The 1-month-old child named Jiang Moumou was confirmed to have the bug known as 2019-nCoV on Monday, the health commission of China’s southwestern province of Guizhou said in a statement.
The baby has been placed into isolation at the People’s Hospital of Guizhou Province, where she is receiving treatment. She was in a stable condition, according to the authorities.
Jiang was brought to Guizhou from abroad, and currently lives the Nanming District of Guiyang City of the province, officials said. It was not clear which country she arrived from.
The infant was among 10 new confirmed cases in Guizhou Province, southwest China, on Monday.
According to the World Health Organization, the little-understood virus can infect people of all ages. However, older people and those with pre-existing medical conditions like asthma, diabetes and heart disease, seem to be more vulnerable than others to falling seriously ill.

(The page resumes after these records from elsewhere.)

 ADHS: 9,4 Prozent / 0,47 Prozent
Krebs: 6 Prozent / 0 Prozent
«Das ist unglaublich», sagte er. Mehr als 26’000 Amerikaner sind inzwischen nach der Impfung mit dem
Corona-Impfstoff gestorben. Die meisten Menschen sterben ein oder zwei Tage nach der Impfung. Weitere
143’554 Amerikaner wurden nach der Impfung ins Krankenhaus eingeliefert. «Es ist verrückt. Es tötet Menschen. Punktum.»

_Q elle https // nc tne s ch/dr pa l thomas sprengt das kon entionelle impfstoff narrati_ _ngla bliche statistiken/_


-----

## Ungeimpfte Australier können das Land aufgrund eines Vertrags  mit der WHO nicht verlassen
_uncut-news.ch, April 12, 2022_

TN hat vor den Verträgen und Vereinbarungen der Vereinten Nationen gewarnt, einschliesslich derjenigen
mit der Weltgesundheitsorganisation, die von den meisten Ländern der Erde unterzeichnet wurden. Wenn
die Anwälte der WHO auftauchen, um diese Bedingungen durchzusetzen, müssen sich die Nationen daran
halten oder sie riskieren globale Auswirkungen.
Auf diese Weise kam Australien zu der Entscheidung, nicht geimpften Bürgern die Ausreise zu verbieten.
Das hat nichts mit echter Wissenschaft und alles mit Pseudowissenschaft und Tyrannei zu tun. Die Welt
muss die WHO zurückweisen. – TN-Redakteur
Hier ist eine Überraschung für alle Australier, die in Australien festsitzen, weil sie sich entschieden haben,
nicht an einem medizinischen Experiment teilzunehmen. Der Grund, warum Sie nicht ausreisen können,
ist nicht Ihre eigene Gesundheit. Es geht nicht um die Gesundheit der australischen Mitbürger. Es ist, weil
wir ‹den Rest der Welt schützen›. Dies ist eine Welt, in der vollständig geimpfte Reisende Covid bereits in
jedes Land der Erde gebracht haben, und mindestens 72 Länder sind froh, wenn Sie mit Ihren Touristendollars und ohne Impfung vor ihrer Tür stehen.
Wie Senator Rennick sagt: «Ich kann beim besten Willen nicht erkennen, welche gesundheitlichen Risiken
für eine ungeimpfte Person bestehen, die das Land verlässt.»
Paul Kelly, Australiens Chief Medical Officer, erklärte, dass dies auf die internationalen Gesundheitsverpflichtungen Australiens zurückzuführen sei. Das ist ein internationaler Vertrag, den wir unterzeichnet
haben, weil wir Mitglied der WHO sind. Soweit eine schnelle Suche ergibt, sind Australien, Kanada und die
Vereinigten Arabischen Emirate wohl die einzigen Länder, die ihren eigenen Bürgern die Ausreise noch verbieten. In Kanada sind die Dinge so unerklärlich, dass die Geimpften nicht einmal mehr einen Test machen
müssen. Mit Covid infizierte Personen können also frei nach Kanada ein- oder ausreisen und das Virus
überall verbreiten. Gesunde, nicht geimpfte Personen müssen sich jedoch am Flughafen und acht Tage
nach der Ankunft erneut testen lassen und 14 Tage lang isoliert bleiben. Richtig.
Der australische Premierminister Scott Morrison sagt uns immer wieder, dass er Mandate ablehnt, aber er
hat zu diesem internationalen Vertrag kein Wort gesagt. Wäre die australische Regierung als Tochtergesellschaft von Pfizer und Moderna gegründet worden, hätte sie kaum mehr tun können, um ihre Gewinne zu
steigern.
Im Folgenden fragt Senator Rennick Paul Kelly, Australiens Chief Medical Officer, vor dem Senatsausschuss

A study published in the New England Journal of Medicine last week detailed the cases of 425 people with the new bug. Of those patients, the average age was 59-years-old, in a range of 15 to 89.
Over 20 countries have confirmed cases of the virus since it emerged in the city of Wuhan late last year, including the U.S. as shown in the infographic by Statista below.
The WHO “advises people of all ages to take steps to protect themselves from the virus, for example by following good hand hygiene and good respiratory hygiene.”
That includes cleaning the hands frequently with soap and water or an alcohol-based hand rub, and keeping up to 1 metre from other people “particularly those who are coughing, sneezing and have a fever.”
As with any contagious respiratory condition, those who are sick should cover their mouth and nose when coughing or sneezing with a tissue or their flexed elbow. Tissues should be disposed of immediately, and hands cleaned.
2019-nCoV first came to the attention of health officials late last year, when workers at a wholesale seafood market in the central Chinese city of Wuhan, Hubei province, started to fall ill.
Since then, a total of 427 people have died—all but two in mainland China—in over 20,000 cases. The virus has now spread to over 20 countries, including the U.S., Thailand, South Korea, Australia, Vietnam, France, the United Arab Emirates, and India. There have been no cases reported in Africa or South America.
As scientists and healthcare workers are still learning about the new virus as each day passes there are no specific treatments for the condition. As the bug is a virus, antibiotics—which kill bacteria—therefore don’t work to prevent or treat it, the WHO stresses.
Instead, a patient’s symptoms must be managed, and those with a severe illness may need hospital treatment. Symptoms include a fever, a cough, and shortness of breath, which may appear between two or 14 days after a person is exposed, the U.S. Centers for Disease Control and Prevention states.